The two met with a handshake in the Oval Office, each pledging a smooth transition from Democrat to Republican.
Biden congratulated Trump. Trump said "politics is tough" and not always a nice world "but it is a nice world today."
Reporters were quickly ushered out of the room.
U.S. President Joe Biden shakes hands with US President-elect Donald Trump during a meeting in the Oval Office of the White House in Washington, DC, on November 13, 2024. (Photo by SAUL LOEB/AFP via Getty Images)
The meeting had potential to be awkward considering when Trump was defeated by Biden back in 2020, he did not extend an invitation to his successor. Trump even left Washington before Biden’s inauguration, becoming the first president to do so since 1869.
This will also be the first time since 1992 that an outgoing president sits down with an incoming one he competed against in a campaign.
A tradition
The peaceful transition of power from one president to another does not mandate the outgoing president to invite their successor to a face-to-face meeting at the White House before Inauguration Day.
But, it has been a tradition for over a century that shows almost a symbolic "passing of the baton."

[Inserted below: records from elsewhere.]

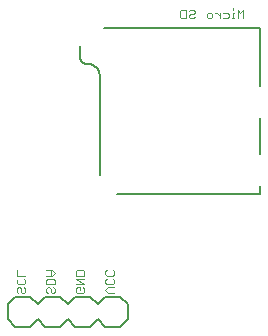
<source format=gbo>
G75*
G70*
%OFA0B0*%
%FSLAX24Y24*%
%IPPOS*%
%LPD*%
%AMOC8*
5,1,8,0,0,1.08239X$1,22.5*
%
%ADD10C,0.0030*%
%ADD11C,0.0080*%
D10*
X006267Y001985D02*
X006316Y001937D01*
X006267Y001985D02*
X006267Y002082D01*
X006316Y002130D01*
X006364Y002130D01*
X006412Y002082D01*
X006412Y001985D01*
X006461Y001937D01*
X006509Y001937D01*
X006558Y001985D01*
X006558Y002082D01*
X006509Y002130D01*
X006509Y002231D02*
X006316Y002231D01*
X006267Y002280D01*
X006267Y002376D01*
X006316Y002425D01*
X006267Y002526D02*
X006267Y002719D01*
X006267Y002526D02*
X006558Y002526D01*
X006509Y002425D02*
X006558Y002376D01*
X006558Y002280D01*
X006509Y002231D01*
X007252Y002231D02*
X007252Y002376D01*
X007300Y002425D01*
X007493Y002425D01*
X007542Y002376D01*
X007542Y002231D01*
X007252Y002231D01*
X007300Y002130D02*
X007252Y002082D01*
X007252Y001985D01*
X007300Y001937D01*
X007397Y001985D02*
X007397Y002082D01*
X007348Y002130D01*
X007300Y002130D01*
X007397Y001985D02*
X007445Y001937D01*
X007493Y001937D01*
X007542Y001985D01*
X007542Y002082D01*
X007493Y002130D01*
X007445Y002526D02*
X007252Y002526D01*
X007397Y002526D02*
X007397Y002719D01*
X007445Y002719D02*
X007252Y002719D01*
X007445Y002719D02*
X007542Y002623D01*
X007445Y002526D01*
X008236Y002526D02*
X008236Y002671D01*
X008284Y002719D01*
X008478Y002719D01*
X008526Y002671D01*
X008526Y002526D01*
X008236Y002526D01*
X008236Y002425D02*
X008526Y002425D01*
X008526Y002231D02*
X008236Y002425D01*
X008236Y002231D02*
X008526Y002231D01*
X008478Y002130D02*
X008526Y002082D01*
X008526Y001985D01*
X008478Y001937D01*
X008284Y001937D01*
X008236Y001985D01*
X008236Y002082D01*
X008284Y002130D01*
X008381Y002130D01*
X008381Y002033D01*
X009220Y002033D02*
X009317Y002130D01*
X009510Y002130D01*
X009462Y002231D02*
X009268Y002231D01*
X009220Y002280D01*
X009220Y002376D01*
X009268Y002425D01*
X009268Y002526D02*
X009220Y002574D01*
X009220Y002671D01*
X009268Y002719D01*
X009268Y002526D02*
X009462Y002526D01*
X009510Y002574D01*
X009510Y002671D01*
X009462Y002719D01*
X009462Y002425D02*
X009510Y002376D01*
X009510Y002280D01*
X009462Y002231D01*
X009510Y001937D02*
X009317Y001937D01*
X009220Y002033D01*
X011761Y011097D02*
X011713Y011145D01*
X011713Y011339D01*
X011761Y011387D01*
X011906Y011387D01*
X011906Y011097D01*
X011761Y011097D01*
X012007Y011145D02*
X012056Y011097D01*
X012152Y011097D01*
X012201Y011145D01*
X012152Y011242D02*
X012056Y011242D01*
X012007Y011194D01*
X012007Y011145D01*
X012152Y011242D02*
X012201Y011290D01*
X012201Y011339D01*
X012152Y011387D01*
X012056Y011387D01*
X012007Y011339D01*
X012596Y011242D02*
X012645Y011290D01*
X012742Y011290D01*
X012790Y011242D01*
X012790Y011145D01*
X012742Y011097D01*
X012645Y011097D01*
X012596Y011145D01*
X012596Y011242D01*
X012890Y011290D02*
X012939Y011290D01*
X013036Y011194D01*
X013036Y011290D02*
X013036Y011097D01*
X013137Y011097D02*
X013282Y011097D01*
X013330Y011145D01*
X013330Y011242D01*
X013282Y011290D01*
X013137Y011290D01*
X013430Y011097D02*
X013527Y011097D01*
X013478Y011097D02*
X013478Y011290D01*
X013527Y011290D01*
X013478Y011387D02*
X013478Y011436D01*
X013628Y011387D02*
X013628Y011097D01*
X013821Y011097D02*
X013821Y011387D01*
X013725Y011290D01*
X013628Y011387D01*
D11*
X005964Y001569D02*
X005964Y001069D01*
X006214Y000819D01*
X006714Y000819D01*
X006964Y001069D01*
X007214Y000819D01*
X007714Y000819D01*
X007964Y001069D01*
X008214Y000819D01*
X008714Y000819D01*
X008964Y001069D01*
X009214Y000819D01*
X009714Y000819D01*
X009964Y001069D01*
X009964Y001569D01*
X009714Y001819D01*
X009214Y001819D01*
X008964Y001569D01*
X008714Y001819D01*
X008214Y001819D01*
X007964Y001569D01*
X007714Y001819D01*
X007214Y001819D01*
X006964Y001569D01*
X006714Y001819D01*
X006214Y001819D01*
X005964Y001569D01*
X009622Y005252D02*
X014386Y005252D01*
X014386Y005528D01*
X014386Y006591D02*
X014386Y007772D01*
X014386Y008835D02*
X014386Y010764D01*
X009189Y010764D01*
X008363Y010174D02*
X008363Y009859D01*
X008362Y009827D01*
X008366Y009796D01*
X008373Y009765D01*
X008384Y009735D01*
X008398Y009707D01*
X008416Y009681D01*
X008437Y009657D01*
X008461Y009636D01*
X008487Y009618D01*
X008515Y009604D01*
X008545Y009593D01*
X008576Y009586D01*
X008607Y009582D01*
X008639Y009583D01*
X008638Y009584D02*
X008676Y009581D01*
X008714Y009575D01*
X008751Y009565D01*
X008787Y009551D01*
X008822Y009535D01*
X008854Y009515D01*
X008885Y009492D01*
X008914Y009466D01*
X008940Y009437D01*
X008963Y009406D01*
X008983Y009374D01*
X008999Y009339D01*
X009013Y009303D01*
X009023Y009266D01*
X009029Y009228D01*
X009032Y009190D01*
X009032Y009189D02*
X009032Y005882D01*
M02*

</source>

"The psychological transfer occurs then," former Vice President Walter Mondale once said.
George Washington didn’t have a formal meeting before John Adams took over the then-capital city of New York.
But in 1841, President Van Buren hosted President-elect William Henry Harrison for a dinner at the White House.
More recently, Republican George W. Bush welcomed Obama to the White House in 2008 after calling the election of the nation's first Black president a "triumph of the American story."
And eight years prior, Bush himself was the newcomer when he met with the outgoing Clinton, who had denied his father a second term.
Trump’s 2nd invitation and 2nd term
This isn’t Trump’s first rodeo.
The president-elect and then-Democratic President Barack Obama held a longer-than-scheduled 90-minute Oval Office discussion days after the 2016 election.
Trump will be the first former president to return to office since Grover Cleveland regained the White House in the 1892 election. He is also the first person convicted of a felony to be elected president and, at 78, is the oldest person elected to the office.